The figure who did the injecting is a mysterious, ninja-like avatar who scurries around the city in a navy-blue hoodie, until the hood pulls back and reveals her to be a shaven-headed African-American avenging angel. Her name is Rya, and she’s played by the Australian actress Cleopatra Coleman, whose ripe-featured glower is brought out all the more by her close-cropped hair. She knows all about Thomas — who he is, the fact that his wife is about to have a baby. But then something occurs that makes Rya seem all too mortal.

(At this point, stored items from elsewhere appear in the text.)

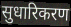
सुधारिकरण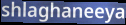
shlaghaneeyaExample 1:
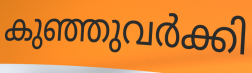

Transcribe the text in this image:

കുഞ്ഞുവർക്കി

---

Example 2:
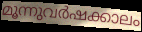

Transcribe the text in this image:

മൂന്നുവർഷക്കാലം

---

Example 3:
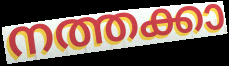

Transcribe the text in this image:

നത്തക്കാ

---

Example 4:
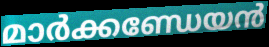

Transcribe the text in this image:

മാർക്കണ്ഡേയൻ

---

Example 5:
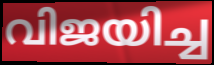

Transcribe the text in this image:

വിജയിച്ചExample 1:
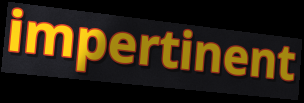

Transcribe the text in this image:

impertinent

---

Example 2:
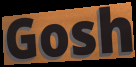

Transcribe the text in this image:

Gosh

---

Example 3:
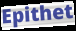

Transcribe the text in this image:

Epithet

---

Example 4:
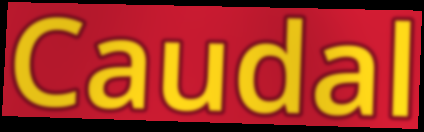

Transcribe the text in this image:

Caudal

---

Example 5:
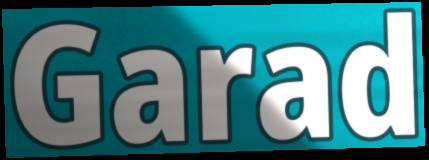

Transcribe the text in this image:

Garad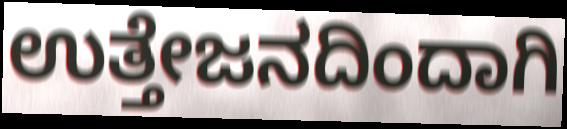
ಉತ್ತೇಜನದಿಂದಾಗಿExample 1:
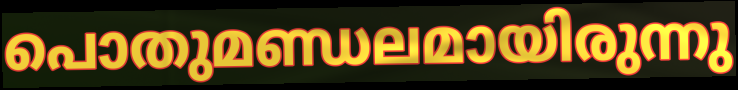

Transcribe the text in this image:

പൊതുമണ്ഡലമായിരുന്നു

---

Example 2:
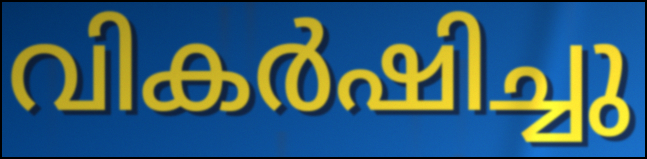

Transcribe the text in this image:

വികർഷിച്ചു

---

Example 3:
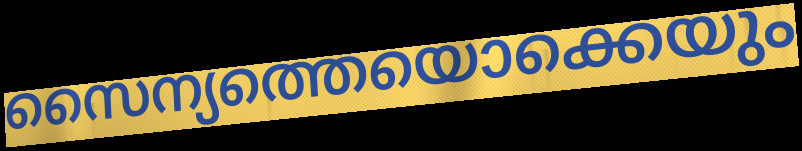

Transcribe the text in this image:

സൈന്യത്തെയൊക്കെയും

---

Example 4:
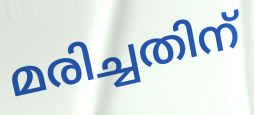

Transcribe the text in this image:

മരിച്ചതിന്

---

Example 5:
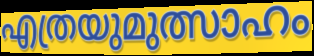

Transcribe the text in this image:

എത്രയുമുത്സാഹം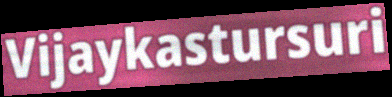
Vijaykastursuri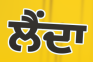
ਲੈਂਦਾ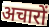
अचारों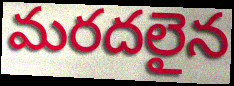
మరదలైనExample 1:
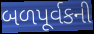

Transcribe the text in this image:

બળપૂર્વકની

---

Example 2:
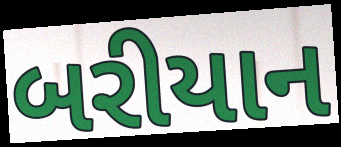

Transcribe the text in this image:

બરીયાન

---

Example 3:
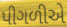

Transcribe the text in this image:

પીગળીએ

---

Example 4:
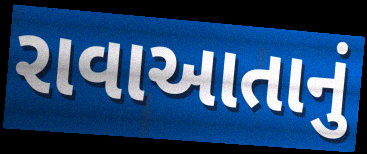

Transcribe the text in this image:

રાવાઆતાનું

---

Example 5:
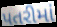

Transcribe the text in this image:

પતરીમાંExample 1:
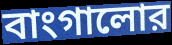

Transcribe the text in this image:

বাংগালোর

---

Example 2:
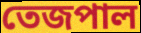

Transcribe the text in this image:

তেজপাল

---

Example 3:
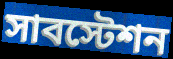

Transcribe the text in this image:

সাবস্টেশন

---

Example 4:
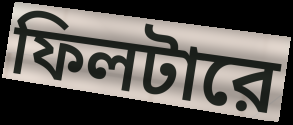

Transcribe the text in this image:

Until it doesn’t. Jim Mickle, the director of “In the Shadow of the Moon,” and the screenwriters, Gregory Weidman and Geoffrey Tock, treat the film’s central conceit as though it were a revelation that was going to blow our minds. The movie, which is two hours long, galumphs through five different time periods that are spaced nine years apart (1988, 1997, 2006, 2015, and 2024). In each one we learn a little bit more about what’s happening, and every time we do the setup seems that much more laborious and absurd. There is tragedy along the way (Locke has to raise his daughter by himself), but that’s not the same thing as character development. Boyd Holbrook, as Locke, isn’t a bad actor, but he’s just sharp-witted and clean-cut enough that by the time he suddenly appears in matted long hair and a bedraggled beard, a fallen law enforcer living out of his car and mired in conspiracy theory, you feel like you’re watching actor #112 in the audition line to play Charles Manson in “Once Upon a Time…in Hollywood.”

The conspiracy, as it turns out, is all about race. There’s a mad scientist, played with nerdish fury by the Indian-British actor Rudi Dharmalingam, who has devised a master plan to wipe out hate across the centuries. His scheme, on the face of it, sounds nuts, but since his agenda is a progressive one, the movie appears, after a while, to almost be on his side. If you’re wondering why “In the Shadow of the Moon” has such a portentous title, that’s because the film thinks it’s making some grand statement about reversing the cycles of racism. Make no mistake: It’s a woke movie. But one that will put you to sleep.